SELECTED PASSAGE:
* Begin *

X = df_ml[feature_cols]
y = df_ml['Weekly_Sales']

# Split data chronologically (80-20 split)
split_idx = int(len(X) * 0.8)
X_train, X_test = X[:split_idx], X[split_idx:]
y_train, y_test = y[:split_idx], y[split_idx:]

print(f"Training set size: {len(X_train)}")
print(f"Test set size: {len(X_test)}")
print(f"\nFeatures used: {len(feature_cols)}")
print(f"Feature names: {feature_cols}")

In [None]:
# Scale features
scaler = StandardScaler()
X_train_scaled = scaler.fit_transform(X_train)
X_test_scaled = scaler.transform(X_test)

print("Feature scaling completed!")

## 5. Traditional Machine Learning Models

In [None]:
# Function to evaluate models
def evaluate_model(name, model, X_train, X_test, y_train, y_test):
    # Train
    model.fit(X_train, y_train)
    
    # Predict
    y_train_pred = model.predict(X_train)
    y_test_pred = model.predict(X_test)
    
    # Metrics
    train_r2 = r2_score(y_train, y_train_pred)
    test_r2 = r2_score(y_test, y_test_pred)
    train_rmse = np.sqrt(mean_squared_error(y_train, y_train_pred))
    test_rmse = np.sqrt(mean_squared_error(y_test, y_test_pred))
    train_mae = mean_absolute_error(y_train, y_train_pred)
    test_mae = mean_absolute_error(y_test, y_test_pred)
    
    results = {
        'Model': name,
        'Train R²': train_r2,
        'Test R²': test_r2,
        'Train RMSE': train_rmse,
        'Test RMSE': test_rmse,
        'Train MAE': train_mae,
        'Test MAE': test_mae,
        'Predictions': y_test_pred
    }
    
    return results

print("Model evaluation function defined!")

In [None]:
# Train multiple models
models = {
    'Linear Regression': LinearRegression(),
    'Ridge Regression': Ridge(alpha=10),
    'Lasso Regression': Lasso(alpha=100),
    'Decision Tree': DecisionTreeRegressor(max_depth=10, random_state=42),
    'Random Forest': RandomForestRegressor(n_estimators=100, max_depth=15, random_state=42, n_jobs=-1),
    'Gradient Boosting': GradientBoostingRegressor(n_estimators=100, max_depth=5, random_state=42)
}

results_list = []

print("Training models...\n")

* End *

SET EXERCISE 1: Convert the lines of the records from the line with "You are a GUI" to the line with "Task: Click on", both included, into a numbered list, omitting any blank lines.
The records that follow have no connection to the code excerpt.

(Stored items from a collection)
* Begin *

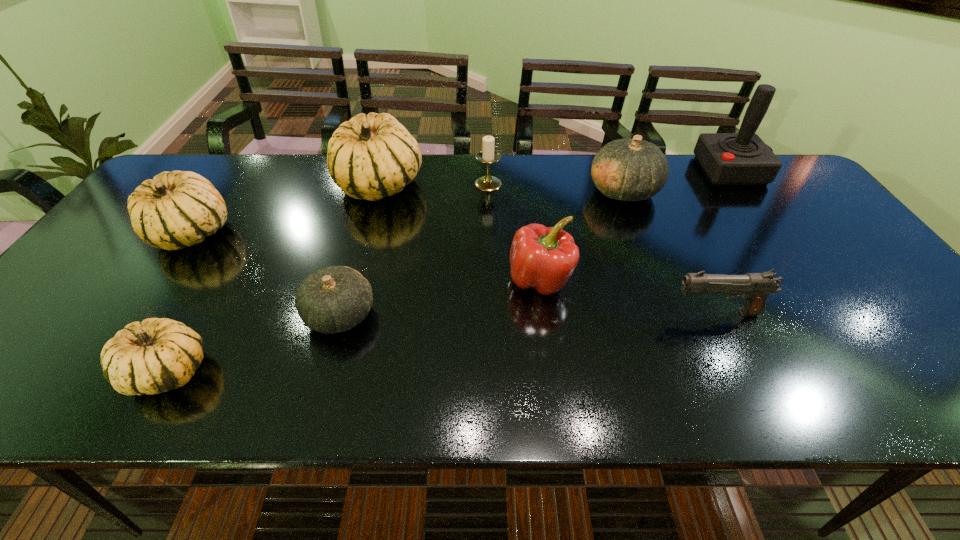
The height and width of the screenshot is (540, 960). In order to click on free space between the gun and the fourth object from right to left in this screenshot , I will do `click(628, 296)`.

You are a GUI agent. You are given a task and a screenshot of the screen. Output one action in this format:
    pyautogui.click(x=<x>, y=<y>)
    Task: Click on the empty location between the fifth object from left to right and the right orange gourd
    The width and height of the screenshot is (960, 540).
    Given the screenshot: What is the action you would take?
    pyautogui.click(x=556, y=187)

At what (x,y) coordinates should I click in order to perform the action: click on free point between the smallest white gourd and the red joystick. Please return your answer as a coordinate pair (x, y). The image size is (960, 540). Looking at the image, I should click on (449, 271).

Locate an element on the screen. This screenshot has height=540, width=960. vacant region between the fifth object from right to left and the gray gun is located at coordinates (602, 248).

Find the location of a particular element. The height and width of the screenshot is (540, 960). vacant area that lies between the second biggest white gourd and the smaller orange gourd is located at coordinates (267, 274).

The image size is (960, 540). In order to click on unoccupied area between the second smallest white gourd and the nearer orange gourd in this screenshot , I will do click(x=267, y=274).

Locate an element on the screen. Image resolution: width=960 pixels, height=540 pixels. free space between the smaller orange gourd and the tallest gourd is located at coordinates (360, 250).

Locate an element on the screen. object that is the second closest to the smallest white gourd is located at coordinates (176, 209).

Select which object appears as the eighth closest to the pepper. Please provide its 2D coordinates. Your answer should be formatted as a tuple, i.e. [(x, y)], where the tuple contains the x and y coordinates of a point satisfying the conditions above.

[(176, 209)]

Identify the location of gourd that is the closest to the second biggest white gourd. This screenshot has width=960, height=540. (373, 156).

* End *

SET EXERCISE 2: List the names of all the models defined in the models dictionary of the code excerpt.

CORRECT OUTPUT 1:
1. You are a GUI agent. You are given a task and a screenshot of the screen. Output one action in this format:
2.     pyautogui.click(x=<x>, y=<y>)
3.     Task: Click on the empty location between the fifth object from left to right and the right orange gourd

CORRECT OUTPUT 2: Linear Regression, Ridge Regression, Lasso Regression, Decision Tree, Random Forest, Gradient Boosting